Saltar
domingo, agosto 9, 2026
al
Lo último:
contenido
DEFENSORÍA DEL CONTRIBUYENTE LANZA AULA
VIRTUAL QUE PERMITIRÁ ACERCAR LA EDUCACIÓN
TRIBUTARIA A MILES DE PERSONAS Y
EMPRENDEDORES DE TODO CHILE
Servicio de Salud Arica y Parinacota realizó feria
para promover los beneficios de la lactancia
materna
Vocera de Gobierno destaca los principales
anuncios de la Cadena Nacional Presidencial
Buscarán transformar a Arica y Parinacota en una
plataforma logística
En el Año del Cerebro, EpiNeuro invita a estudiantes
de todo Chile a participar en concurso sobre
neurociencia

+--

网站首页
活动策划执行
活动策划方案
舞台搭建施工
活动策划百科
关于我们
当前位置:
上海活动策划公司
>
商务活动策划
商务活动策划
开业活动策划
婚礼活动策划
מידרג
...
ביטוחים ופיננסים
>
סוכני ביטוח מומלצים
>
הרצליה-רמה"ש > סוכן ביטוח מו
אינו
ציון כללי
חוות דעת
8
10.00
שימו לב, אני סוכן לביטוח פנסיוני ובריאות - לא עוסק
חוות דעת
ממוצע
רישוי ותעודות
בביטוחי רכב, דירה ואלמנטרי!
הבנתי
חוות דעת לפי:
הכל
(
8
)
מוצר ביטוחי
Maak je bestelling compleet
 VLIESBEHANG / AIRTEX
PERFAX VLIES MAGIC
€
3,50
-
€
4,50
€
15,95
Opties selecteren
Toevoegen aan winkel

+--

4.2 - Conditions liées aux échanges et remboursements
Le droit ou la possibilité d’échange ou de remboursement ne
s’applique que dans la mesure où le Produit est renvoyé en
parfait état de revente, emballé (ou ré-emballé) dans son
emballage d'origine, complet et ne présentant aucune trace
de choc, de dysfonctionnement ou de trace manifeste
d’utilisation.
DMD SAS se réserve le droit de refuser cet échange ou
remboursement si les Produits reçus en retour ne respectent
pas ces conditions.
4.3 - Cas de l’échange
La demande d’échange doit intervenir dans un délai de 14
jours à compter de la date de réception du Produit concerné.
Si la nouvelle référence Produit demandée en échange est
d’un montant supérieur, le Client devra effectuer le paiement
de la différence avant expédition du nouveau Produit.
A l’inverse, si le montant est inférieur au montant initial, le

+--

— Exercise prompt —
Exact duplication is required for the lines above, from the line that contains "סוכני ביטוח מומלצים" to the line that contains "Toevoegen aan winkel", inclusive; omit all others.

— Result for this task —
סוכני ביטוח מומלצים
>
הרצליה-רמה"ש > סוכן ביטוח מו
אינו
ציון כללי
חוות דעת
8
10.00
שימו לב, אני סוכן לביטוח פנסיוני ובריאות - לא עוסק
חוות דעת
ממוצע
רישוי ותעודות
בביטוחי רכב, דירה ואלמנטרי!
הבנתי
חוות דעת לפי:
הכל
(
8
)
מוצר ביטוחי
Maak je bestelling compleet
 VLIESBEHANG / AIRTEX
PERFAX VLIES MAGIC
€
3,50
-
€
4,50
€
15,95
Opties selecteren
Toevoegen aan winkel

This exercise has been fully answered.